Nonostante il loro utilizzo risalga alla prima guerra mondiale, queste stazioni hanno acquisito un ruolo particolarmente rilevante durante la guerra fredda tra Stati Uniti e Unione Sovietica. Con l’evoluzione delle tecniche di spionaggio, i governi iniziarono a ricorrere a codici numerici diffusi via voce per comunicare con gli agenti. In molti casi si trattava di comunicazioni bidirezionali in codice Morse. I numeri, vista la loro natura apparentemente casuale, possono essere compresi solo con un libro codice, un documento contenente le chiavi per decifrare i messaggi.
Chi trasmette e perché proprio adesso
Se la probabile origine del segnale è ora più chiara, scopo e destinatario restano un’incognita. Una teoria sostiene che le trasmissioni provengano dallo stesso Iran e facciano parte dei suoi sforzi di intelligence in tempo di guerra. “Una stazione di questo tipo sarebbe apparsa se i servizi segreti iraniani avessero perso la loro abituale via di comunicazione segreta con gli agenti all’estero, a causa degli attacchi israeliani e statunitensi”, afferma Goldmanis.
Una seconda e più accreditata tesi ritiene invece che gli Stati Uniti, Israele o un gruppo di opposizione iraniano in esilio in Europa stiano usando trasmettitori a onde corte per raggiungere alleati all’interno del paese. C’è anche l’ipotesi che queste trasmissioni servano a confondere e distrarre la sicurezza iraniana.
A partire dal 4 marzo è stata rilevata un’interferenza che corrisponde a una tecnica nota come bubble jammer, un dispositivo di disturbo già associato al regime iraniano. “L’Iran ha usato questi suoni che ricordano le bolle per disturbare Radio Farda, Voice of Israel e Voice of America in passato”, spiega Goldmanis, secondo cui questo dettaglio conferisce un certo valore alla teoria per cui la fonte dei messaggi potrebbe essere un oppositore del regime di Teheran.

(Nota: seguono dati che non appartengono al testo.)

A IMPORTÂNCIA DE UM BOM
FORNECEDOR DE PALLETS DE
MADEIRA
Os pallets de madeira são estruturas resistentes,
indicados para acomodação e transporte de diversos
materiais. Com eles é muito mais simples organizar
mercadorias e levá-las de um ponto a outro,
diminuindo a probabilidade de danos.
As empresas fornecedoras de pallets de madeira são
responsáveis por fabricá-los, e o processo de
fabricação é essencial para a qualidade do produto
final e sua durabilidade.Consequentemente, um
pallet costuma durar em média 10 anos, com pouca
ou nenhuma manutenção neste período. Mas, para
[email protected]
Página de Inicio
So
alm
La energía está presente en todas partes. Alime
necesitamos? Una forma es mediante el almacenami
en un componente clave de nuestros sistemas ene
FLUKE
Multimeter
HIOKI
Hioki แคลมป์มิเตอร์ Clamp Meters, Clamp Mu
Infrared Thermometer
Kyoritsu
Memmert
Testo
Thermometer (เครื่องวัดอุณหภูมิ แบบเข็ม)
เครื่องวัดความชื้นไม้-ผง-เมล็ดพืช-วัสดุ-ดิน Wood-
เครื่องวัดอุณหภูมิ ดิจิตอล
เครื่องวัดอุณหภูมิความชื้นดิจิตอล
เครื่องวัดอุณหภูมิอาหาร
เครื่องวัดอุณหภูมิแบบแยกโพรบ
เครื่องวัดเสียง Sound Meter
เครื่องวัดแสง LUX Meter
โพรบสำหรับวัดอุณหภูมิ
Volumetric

Dall’inizio della guerra, il governo iraniano è tornato a limitare fortemente l’accesso a internet, con estesi blackout in tutto il paese. In questi contesti, strumenti tradizionali come le radio a onde corte potrebbero rivelarsi metodi affidabili per comunicare in segreto. “Le onde corte si possono ricevere a grandi distanze; tutto ciò che serve è una radio a onde corte tecnicamente valida e un luogo privo di interferenze”, sottolinea Goldmanis. Come aggiunge Sipher, per il regime iraniano non c’è modo di capire chi stia ricevendo i segnali in entrata, perché vengono trasmessi a tutti: a differenza di un dispositivo Starlink che può essere localizzato, non esiste modo di determinare chi stia ascoltando quei numeri.